David Hinojosa, who works with the education department to provide school districts the technical support they need to promote civil rights, discussed ways in which low-income communities and communities of color can be reassured that integration does not suggest that they possess deficiencies but rather that they bring strengths that will add to a healthy school environment. Likewise, some participants asked, would framing school integration primarily around socioeconomic status unite the interests of working-class people of color who supported Hillary Clinton and working-class, white Trump supporters, thereby scrambling existing political alliances?
Finally, because the school-integration movement famously gained national attention with the landmark 1954 U.S. Supreme Court decision in Brown v. Board of Education, it is natural to ask: What should be the role of courts in pursuing school-diversity strategies today?
In recent years, the federal courts have been an impediment, such as when the Supreme Court struck down voluntary racial-integration plans in Louisville, Kentucky, and Seattle in 2007. But socioeconomic-integration plans are perfectly legal. And state courts have an important role to play interpreting state constitutions to foster school integration.

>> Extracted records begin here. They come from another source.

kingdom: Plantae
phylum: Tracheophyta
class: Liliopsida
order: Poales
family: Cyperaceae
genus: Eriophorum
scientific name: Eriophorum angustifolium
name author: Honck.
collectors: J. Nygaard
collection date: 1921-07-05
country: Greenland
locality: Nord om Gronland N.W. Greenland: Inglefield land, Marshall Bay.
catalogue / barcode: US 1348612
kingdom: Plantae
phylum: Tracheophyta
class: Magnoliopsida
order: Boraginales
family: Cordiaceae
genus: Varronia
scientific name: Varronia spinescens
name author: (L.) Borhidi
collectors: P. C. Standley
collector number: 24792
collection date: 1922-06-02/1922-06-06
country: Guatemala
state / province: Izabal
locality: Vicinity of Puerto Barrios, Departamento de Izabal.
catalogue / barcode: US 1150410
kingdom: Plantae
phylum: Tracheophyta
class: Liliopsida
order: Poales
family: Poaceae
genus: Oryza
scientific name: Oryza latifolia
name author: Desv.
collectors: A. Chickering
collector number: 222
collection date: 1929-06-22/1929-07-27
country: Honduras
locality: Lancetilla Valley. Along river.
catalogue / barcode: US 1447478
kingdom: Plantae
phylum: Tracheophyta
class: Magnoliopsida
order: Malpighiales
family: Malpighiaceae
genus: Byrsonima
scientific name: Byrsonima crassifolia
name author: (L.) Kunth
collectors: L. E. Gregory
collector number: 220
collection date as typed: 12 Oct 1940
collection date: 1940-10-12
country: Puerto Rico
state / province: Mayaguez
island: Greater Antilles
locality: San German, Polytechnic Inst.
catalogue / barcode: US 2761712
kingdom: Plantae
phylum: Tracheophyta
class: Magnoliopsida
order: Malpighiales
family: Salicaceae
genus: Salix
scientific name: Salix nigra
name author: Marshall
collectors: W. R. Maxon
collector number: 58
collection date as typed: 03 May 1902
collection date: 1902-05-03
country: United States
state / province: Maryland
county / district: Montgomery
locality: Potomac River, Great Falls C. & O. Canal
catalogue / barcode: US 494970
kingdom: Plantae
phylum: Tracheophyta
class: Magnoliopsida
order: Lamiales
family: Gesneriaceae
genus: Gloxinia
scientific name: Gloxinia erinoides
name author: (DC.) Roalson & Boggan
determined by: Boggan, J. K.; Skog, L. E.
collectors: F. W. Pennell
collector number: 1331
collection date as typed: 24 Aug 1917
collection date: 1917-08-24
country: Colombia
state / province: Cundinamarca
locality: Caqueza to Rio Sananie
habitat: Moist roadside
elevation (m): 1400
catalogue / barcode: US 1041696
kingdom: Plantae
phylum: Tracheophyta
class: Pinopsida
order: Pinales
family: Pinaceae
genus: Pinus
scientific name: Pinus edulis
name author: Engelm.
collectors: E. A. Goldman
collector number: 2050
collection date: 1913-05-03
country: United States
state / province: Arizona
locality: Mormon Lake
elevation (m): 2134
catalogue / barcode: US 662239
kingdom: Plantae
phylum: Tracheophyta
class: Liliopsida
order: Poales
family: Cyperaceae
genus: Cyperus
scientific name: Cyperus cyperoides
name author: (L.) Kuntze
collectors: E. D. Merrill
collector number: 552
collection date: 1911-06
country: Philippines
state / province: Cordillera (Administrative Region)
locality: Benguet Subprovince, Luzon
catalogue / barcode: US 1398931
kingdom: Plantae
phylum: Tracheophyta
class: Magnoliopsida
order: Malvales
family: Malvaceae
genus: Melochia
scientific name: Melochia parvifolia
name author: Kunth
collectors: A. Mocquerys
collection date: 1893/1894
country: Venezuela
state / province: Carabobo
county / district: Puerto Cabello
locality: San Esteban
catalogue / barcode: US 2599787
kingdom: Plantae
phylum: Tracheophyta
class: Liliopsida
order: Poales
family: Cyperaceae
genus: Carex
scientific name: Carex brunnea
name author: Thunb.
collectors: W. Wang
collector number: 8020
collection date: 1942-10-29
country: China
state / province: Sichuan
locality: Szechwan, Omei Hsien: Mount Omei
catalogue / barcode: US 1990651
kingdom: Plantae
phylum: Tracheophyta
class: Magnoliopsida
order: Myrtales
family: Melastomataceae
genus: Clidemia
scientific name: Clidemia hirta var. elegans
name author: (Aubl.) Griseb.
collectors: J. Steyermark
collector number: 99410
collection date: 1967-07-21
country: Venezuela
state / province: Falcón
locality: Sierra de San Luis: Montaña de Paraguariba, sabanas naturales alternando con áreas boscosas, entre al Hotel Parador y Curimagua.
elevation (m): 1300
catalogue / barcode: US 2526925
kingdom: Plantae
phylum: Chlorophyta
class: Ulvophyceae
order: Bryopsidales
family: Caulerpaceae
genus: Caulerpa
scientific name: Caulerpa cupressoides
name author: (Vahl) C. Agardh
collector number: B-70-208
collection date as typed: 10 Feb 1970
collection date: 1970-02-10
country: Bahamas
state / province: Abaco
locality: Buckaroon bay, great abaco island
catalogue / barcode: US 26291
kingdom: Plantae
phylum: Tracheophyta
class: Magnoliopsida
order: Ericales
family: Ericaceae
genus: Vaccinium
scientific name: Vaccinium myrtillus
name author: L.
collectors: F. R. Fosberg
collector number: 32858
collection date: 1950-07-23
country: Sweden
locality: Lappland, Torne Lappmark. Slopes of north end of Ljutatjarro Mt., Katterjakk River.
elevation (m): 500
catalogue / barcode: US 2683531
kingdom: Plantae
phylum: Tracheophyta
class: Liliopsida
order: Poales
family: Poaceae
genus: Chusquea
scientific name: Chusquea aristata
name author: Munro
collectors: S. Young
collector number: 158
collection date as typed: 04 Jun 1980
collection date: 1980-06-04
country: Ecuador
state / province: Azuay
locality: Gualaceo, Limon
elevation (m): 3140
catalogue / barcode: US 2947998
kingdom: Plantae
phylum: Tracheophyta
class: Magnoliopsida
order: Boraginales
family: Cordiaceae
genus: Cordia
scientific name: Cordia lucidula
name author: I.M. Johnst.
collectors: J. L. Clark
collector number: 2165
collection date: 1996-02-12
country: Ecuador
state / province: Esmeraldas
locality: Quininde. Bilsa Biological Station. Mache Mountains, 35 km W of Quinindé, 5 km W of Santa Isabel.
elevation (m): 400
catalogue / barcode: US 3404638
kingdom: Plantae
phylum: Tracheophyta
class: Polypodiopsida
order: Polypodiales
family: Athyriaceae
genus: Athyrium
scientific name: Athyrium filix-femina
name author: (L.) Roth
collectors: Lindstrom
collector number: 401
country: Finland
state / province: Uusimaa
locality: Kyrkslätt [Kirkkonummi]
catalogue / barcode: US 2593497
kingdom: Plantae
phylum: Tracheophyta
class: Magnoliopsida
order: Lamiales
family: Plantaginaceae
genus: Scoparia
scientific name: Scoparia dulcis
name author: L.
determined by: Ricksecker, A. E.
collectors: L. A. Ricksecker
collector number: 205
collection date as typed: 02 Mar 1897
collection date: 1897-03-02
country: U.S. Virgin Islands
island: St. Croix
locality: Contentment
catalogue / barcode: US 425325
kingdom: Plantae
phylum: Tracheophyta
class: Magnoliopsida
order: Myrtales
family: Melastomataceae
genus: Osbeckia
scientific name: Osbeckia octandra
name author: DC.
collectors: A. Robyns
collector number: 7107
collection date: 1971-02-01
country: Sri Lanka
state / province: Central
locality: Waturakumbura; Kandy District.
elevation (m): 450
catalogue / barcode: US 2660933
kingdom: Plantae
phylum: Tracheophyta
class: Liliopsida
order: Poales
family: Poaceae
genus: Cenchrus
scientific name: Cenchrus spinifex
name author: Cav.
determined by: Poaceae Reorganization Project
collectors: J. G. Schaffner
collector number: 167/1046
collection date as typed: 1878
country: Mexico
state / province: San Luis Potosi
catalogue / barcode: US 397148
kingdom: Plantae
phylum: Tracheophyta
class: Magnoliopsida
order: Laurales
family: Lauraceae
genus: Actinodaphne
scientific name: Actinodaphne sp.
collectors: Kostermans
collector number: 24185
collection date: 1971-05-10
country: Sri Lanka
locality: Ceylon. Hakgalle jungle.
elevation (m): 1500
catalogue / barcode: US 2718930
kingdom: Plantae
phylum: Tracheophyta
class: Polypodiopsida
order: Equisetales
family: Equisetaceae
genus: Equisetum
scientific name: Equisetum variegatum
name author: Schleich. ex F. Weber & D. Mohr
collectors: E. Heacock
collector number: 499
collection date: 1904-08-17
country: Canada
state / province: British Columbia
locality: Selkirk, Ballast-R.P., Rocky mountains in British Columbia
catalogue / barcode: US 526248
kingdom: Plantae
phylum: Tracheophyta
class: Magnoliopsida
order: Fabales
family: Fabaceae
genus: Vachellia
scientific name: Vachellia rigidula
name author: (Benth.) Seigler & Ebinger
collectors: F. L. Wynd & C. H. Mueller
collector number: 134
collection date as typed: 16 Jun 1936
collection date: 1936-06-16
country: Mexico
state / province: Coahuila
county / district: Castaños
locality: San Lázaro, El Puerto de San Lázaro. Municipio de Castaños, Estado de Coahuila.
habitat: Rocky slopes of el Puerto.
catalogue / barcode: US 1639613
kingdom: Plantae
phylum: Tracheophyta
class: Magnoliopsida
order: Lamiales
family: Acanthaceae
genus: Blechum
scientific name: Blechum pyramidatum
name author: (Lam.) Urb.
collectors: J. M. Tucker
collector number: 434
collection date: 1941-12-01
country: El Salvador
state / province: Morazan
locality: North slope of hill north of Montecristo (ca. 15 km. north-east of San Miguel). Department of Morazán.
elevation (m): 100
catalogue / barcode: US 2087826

The best example is the Connecticut Supreme Court, which in the 1996 case of Sheff v. O’Neill ruled that segregation between Hartford schools and the surrounding suburbs violated the state constitution, whether or not the segregation was intentional. James Ryan, the dean of Harvard’s Education School, has been writing for decades about the idea of replicating Sheff-type state-level decisions in places where courts have found a constitutional right to a decent education. Given research suggesting that socioeconomic school integration is an even more powerful lever for boosting achievement than funding, he has suggested that state finance litigation be extended to integration. Now, at the conference, he wondered: Could the time be opportune, given that “courts have found their voice” in promoting democratic values in the age of Trump, resisting, for example, the ban on immigration from majority-Muslim nations? Might the courts be newly open to lawsuits that seek to encourage efforts to ensure that children of different backgrounds have the opportunity to learn together and from one another?
It may be the worst of times for school integration at the federal level, but could this be the best time for progressive school boards and state courts, newly energized by the national political scene, to embrace an education reform that will strengthen American democracy?